Segment Open

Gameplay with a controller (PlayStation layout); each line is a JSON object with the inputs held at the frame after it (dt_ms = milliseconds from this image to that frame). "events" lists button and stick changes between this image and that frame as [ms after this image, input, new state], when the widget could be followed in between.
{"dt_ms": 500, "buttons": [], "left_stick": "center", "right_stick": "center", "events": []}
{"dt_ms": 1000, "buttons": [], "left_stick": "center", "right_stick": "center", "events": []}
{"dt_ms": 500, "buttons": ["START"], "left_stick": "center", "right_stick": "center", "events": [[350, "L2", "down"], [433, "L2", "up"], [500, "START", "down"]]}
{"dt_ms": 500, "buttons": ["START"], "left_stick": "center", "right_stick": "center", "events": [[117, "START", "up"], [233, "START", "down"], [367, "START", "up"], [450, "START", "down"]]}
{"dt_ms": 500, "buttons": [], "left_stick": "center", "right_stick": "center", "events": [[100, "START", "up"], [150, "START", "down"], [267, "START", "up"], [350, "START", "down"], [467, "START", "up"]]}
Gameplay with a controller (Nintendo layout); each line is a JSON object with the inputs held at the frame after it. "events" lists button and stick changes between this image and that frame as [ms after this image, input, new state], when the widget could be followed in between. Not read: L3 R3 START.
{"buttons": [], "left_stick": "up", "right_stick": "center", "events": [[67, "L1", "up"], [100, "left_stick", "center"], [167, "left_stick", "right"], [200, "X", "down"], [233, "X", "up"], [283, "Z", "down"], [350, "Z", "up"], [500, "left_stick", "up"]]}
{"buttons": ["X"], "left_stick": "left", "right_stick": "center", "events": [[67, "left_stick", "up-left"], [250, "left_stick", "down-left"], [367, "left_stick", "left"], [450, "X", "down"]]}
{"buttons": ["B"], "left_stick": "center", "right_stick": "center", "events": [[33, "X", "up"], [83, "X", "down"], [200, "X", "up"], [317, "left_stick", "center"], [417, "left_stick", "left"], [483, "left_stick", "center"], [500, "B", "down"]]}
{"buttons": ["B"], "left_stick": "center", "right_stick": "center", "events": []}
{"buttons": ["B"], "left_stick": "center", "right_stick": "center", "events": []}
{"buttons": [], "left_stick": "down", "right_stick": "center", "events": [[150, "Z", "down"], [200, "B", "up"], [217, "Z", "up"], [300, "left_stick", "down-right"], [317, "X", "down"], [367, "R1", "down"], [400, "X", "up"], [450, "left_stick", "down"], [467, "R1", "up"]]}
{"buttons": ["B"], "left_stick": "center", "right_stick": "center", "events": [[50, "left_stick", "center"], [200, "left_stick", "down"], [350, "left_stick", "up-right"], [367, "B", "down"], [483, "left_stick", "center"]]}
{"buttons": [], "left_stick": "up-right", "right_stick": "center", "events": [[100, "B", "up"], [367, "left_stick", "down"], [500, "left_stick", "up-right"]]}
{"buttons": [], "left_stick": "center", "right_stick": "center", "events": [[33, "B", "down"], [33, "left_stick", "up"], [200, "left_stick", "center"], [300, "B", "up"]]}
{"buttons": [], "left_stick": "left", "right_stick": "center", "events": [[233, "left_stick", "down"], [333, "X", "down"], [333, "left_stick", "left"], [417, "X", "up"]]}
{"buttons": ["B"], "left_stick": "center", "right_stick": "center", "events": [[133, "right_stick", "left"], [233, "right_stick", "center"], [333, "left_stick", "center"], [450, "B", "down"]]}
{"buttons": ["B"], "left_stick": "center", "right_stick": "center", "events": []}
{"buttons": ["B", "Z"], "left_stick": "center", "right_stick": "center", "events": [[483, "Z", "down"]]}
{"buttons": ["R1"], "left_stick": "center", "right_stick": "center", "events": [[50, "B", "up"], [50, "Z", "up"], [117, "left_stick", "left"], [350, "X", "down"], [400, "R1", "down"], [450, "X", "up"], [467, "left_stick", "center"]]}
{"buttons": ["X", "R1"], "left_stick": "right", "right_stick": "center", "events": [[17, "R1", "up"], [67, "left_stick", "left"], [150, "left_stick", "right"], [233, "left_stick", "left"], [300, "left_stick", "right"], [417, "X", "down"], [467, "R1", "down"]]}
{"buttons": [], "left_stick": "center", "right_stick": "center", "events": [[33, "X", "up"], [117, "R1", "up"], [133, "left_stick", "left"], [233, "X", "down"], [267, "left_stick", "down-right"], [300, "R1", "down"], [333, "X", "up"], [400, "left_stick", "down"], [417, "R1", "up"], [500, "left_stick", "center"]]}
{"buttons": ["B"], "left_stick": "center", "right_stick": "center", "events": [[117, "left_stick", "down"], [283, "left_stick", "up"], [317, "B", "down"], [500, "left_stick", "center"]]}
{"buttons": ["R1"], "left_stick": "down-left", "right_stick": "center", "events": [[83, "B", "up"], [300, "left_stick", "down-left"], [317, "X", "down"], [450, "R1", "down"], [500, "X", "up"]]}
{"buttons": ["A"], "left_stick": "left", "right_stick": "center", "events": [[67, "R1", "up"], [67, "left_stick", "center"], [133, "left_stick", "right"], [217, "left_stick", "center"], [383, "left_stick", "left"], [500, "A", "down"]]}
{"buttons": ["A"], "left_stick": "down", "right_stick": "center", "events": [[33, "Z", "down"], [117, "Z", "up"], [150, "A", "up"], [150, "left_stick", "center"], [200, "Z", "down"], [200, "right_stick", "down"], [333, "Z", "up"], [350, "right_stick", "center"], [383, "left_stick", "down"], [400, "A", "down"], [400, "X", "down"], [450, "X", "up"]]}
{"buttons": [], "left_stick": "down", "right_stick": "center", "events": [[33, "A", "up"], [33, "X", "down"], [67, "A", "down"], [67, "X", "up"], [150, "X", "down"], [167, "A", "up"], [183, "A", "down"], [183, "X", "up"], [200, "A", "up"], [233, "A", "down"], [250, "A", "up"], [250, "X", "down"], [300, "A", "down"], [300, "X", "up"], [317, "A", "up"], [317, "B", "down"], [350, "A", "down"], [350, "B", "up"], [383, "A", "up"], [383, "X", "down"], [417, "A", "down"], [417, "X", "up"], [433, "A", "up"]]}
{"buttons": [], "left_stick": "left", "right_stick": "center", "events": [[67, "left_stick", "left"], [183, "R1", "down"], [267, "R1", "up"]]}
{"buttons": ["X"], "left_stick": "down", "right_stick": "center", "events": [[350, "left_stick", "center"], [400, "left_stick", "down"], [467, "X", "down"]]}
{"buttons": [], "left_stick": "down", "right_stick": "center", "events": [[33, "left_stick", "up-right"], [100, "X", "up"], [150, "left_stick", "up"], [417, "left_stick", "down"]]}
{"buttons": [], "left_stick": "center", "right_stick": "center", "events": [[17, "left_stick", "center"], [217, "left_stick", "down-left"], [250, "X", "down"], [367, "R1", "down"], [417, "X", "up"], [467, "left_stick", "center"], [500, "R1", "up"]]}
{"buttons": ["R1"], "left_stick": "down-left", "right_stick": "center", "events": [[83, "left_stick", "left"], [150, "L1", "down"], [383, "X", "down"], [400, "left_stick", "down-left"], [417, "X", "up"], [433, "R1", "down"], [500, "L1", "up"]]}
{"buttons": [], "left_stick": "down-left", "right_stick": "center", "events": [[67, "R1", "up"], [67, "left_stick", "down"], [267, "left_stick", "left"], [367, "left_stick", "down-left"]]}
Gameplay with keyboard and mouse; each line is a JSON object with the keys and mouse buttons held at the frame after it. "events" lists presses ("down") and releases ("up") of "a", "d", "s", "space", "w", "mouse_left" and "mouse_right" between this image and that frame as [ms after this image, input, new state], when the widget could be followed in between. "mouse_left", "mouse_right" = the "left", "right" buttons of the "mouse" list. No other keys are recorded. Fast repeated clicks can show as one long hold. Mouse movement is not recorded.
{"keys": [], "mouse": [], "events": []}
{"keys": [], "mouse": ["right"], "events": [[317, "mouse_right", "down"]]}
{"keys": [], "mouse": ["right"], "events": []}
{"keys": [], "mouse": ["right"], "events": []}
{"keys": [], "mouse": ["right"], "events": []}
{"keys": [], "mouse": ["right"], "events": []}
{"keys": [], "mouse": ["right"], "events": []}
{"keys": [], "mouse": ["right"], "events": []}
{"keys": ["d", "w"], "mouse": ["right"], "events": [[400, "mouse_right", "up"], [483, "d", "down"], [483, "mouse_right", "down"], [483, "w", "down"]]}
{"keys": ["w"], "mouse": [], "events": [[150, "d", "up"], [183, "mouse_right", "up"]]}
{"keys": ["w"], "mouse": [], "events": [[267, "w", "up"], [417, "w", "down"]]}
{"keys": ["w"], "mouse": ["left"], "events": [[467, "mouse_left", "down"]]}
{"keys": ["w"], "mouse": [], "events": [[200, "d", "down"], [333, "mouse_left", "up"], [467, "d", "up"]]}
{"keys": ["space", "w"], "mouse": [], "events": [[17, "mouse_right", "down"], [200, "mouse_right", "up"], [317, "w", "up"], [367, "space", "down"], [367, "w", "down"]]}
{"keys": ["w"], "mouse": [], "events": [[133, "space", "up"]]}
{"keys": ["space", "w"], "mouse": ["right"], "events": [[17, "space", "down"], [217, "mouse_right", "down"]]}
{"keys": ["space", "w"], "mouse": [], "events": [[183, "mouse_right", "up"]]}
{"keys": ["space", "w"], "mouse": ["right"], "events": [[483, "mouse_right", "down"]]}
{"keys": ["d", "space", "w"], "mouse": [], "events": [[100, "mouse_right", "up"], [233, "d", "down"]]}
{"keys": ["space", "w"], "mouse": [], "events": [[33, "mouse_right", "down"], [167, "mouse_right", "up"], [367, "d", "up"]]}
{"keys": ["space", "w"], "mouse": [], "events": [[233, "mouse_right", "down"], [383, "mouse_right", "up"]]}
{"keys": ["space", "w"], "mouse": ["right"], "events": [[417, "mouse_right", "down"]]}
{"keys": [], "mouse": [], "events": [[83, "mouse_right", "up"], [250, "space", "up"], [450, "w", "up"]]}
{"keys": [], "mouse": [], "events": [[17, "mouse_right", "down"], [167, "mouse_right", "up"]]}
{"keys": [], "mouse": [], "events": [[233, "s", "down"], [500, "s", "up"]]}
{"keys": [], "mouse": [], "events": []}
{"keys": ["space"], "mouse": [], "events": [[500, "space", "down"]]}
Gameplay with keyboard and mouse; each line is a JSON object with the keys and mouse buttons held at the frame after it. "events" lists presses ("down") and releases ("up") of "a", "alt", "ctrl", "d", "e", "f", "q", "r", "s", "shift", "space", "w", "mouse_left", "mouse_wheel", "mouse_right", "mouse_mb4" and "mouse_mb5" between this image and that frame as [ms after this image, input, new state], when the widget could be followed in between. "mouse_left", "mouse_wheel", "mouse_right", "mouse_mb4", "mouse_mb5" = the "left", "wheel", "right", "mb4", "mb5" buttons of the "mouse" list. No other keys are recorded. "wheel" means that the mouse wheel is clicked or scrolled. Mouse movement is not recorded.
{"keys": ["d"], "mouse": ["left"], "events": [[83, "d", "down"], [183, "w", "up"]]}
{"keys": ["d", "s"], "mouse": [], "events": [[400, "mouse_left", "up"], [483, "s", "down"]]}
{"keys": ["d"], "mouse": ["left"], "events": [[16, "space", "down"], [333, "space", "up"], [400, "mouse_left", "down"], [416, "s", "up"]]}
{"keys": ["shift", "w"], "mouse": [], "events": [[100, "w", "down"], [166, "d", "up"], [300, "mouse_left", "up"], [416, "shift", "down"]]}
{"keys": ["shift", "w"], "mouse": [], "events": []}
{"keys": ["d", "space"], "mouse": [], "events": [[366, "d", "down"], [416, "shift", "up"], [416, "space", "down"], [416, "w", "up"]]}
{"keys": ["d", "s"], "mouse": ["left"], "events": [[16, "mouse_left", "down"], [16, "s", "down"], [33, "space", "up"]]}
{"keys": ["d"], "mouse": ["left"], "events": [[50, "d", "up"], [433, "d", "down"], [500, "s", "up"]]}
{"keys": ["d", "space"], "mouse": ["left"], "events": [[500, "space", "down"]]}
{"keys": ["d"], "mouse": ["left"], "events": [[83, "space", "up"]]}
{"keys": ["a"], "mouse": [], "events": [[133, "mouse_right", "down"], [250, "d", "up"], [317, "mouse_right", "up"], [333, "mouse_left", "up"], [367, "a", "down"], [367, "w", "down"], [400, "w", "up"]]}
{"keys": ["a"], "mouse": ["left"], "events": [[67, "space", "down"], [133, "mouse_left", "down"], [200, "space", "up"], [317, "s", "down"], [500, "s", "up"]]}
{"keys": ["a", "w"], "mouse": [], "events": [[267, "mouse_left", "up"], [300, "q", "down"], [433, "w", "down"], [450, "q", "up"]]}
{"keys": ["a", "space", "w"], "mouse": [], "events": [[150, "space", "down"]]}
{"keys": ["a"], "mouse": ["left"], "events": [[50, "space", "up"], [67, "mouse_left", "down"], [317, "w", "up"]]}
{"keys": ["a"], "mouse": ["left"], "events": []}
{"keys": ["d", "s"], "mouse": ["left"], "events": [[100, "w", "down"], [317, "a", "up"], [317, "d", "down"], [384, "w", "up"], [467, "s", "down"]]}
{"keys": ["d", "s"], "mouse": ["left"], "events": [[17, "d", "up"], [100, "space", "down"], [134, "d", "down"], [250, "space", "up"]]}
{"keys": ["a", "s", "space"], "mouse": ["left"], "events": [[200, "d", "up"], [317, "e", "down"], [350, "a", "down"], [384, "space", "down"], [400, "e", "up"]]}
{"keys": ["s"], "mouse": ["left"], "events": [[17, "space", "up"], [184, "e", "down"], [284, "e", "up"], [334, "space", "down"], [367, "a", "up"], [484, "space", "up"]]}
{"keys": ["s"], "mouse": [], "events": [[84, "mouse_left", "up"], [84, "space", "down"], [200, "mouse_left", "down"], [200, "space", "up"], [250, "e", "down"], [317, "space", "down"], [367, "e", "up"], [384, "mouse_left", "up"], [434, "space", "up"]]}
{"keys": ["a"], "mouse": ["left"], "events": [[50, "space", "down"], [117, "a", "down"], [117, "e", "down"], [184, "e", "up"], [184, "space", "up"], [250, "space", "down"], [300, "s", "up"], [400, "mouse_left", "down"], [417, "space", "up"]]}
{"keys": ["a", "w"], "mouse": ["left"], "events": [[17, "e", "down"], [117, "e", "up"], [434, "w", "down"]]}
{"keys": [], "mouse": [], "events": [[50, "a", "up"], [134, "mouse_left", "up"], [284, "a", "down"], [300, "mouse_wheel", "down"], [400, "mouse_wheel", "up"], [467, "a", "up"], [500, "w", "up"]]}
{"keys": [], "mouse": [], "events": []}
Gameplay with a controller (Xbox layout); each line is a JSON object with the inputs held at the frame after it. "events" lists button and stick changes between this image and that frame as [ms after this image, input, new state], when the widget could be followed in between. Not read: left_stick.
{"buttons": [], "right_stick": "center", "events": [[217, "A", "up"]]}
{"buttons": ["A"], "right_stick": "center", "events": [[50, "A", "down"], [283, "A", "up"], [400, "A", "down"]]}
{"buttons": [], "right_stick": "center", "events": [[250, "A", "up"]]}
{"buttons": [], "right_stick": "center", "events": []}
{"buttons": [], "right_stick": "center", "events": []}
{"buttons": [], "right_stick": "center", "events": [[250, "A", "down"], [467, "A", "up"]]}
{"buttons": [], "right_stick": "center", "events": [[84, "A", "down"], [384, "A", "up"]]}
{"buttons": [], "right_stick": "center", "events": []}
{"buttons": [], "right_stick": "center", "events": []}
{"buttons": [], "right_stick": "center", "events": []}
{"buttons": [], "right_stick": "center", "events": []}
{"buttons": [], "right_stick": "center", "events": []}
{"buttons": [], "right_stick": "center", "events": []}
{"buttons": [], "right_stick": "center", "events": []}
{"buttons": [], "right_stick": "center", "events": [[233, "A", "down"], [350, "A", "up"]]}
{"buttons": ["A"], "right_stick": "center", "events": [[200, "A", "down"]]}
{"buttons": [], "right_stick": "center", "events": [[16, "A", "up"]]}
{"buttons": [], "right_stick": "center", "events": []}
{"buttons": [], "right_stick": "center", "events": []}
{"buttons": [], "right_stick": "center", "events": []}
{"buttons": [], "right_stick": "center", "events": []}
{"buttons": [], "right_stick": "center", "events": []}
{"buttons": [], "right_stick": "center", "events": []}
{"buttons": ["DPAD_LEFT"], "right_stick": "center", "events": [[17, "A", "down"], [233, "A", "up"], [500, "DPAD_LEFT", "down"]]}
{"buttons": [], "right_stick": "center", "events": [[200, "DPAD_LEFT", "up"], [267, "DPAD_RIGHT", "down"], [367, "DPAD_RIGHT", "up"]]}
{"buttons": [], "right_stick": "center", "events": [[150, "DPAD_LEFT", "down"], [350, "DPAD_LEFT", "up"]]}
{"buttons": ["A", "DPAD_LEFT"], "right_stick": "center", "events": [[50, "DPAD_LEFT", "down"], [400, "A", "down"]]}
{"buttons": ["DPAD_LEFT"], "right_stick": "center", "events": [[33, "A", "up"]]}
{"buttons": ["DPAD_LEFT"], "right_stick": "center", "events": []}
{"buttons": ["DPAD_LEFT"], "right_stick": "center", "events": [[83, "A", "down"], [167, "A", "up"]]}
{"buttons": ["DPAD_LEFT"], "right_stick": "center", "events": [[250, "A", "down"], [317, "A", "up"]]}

Segment Closed

Each line of the listing that includes the word "read" should be copied out.

Gameplay with a controller (Nintendo layout); each line is a JSON object with the inputs held at the frame after it. "events" lists button and stick changes between this image and that frame as [ms after this image, input, new state], when the widget could be followed in between. Not read: L3 R3 START.
Gameplay with a controller (Xbox layout); each line is a JSON object with the inputs held at the frame after it. "events" lists button and stick changes between this image and that frame as [ms after this image, input, new state], when the widget could be followed in between. Not read: left_stick.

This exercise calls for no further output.